Data for the task START

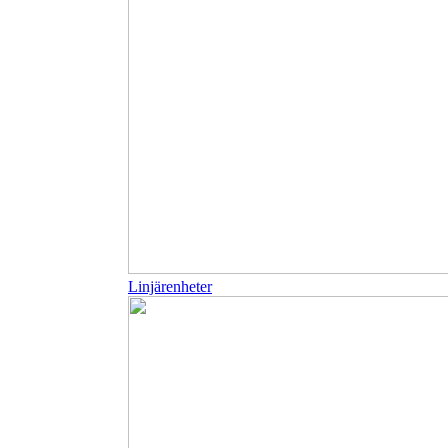
Linjärenheter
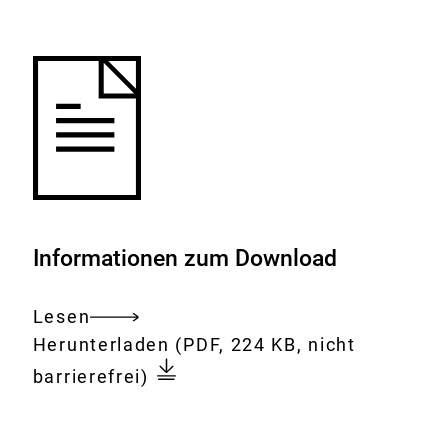
Merkliste
hinzufügen.
Informationen zum Download
Lesen
Gesamtes
Download:
Vergiftungsmonitoring
Herunterladen
(PDF, 224 KB, nicht
Dokument
von
barrierefrei)
Pestiziden
in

Data for the task END

▸ Brief: Please update the text of every entry above by replacing "Dokument" with "Datei" and keeping everything else unchanged. Leave the pictures out of your answer.

▸ Expected answer:
Linjärenheter
Merkliste
hinzufügen.
Informationen zum Download
Lesen
Gesamtes
Download:
Vergiftungsmonitoring
Herunterladen
(PDF, 224 KB, nicht
Datei
von
barrierefrei)
Pestiziden
in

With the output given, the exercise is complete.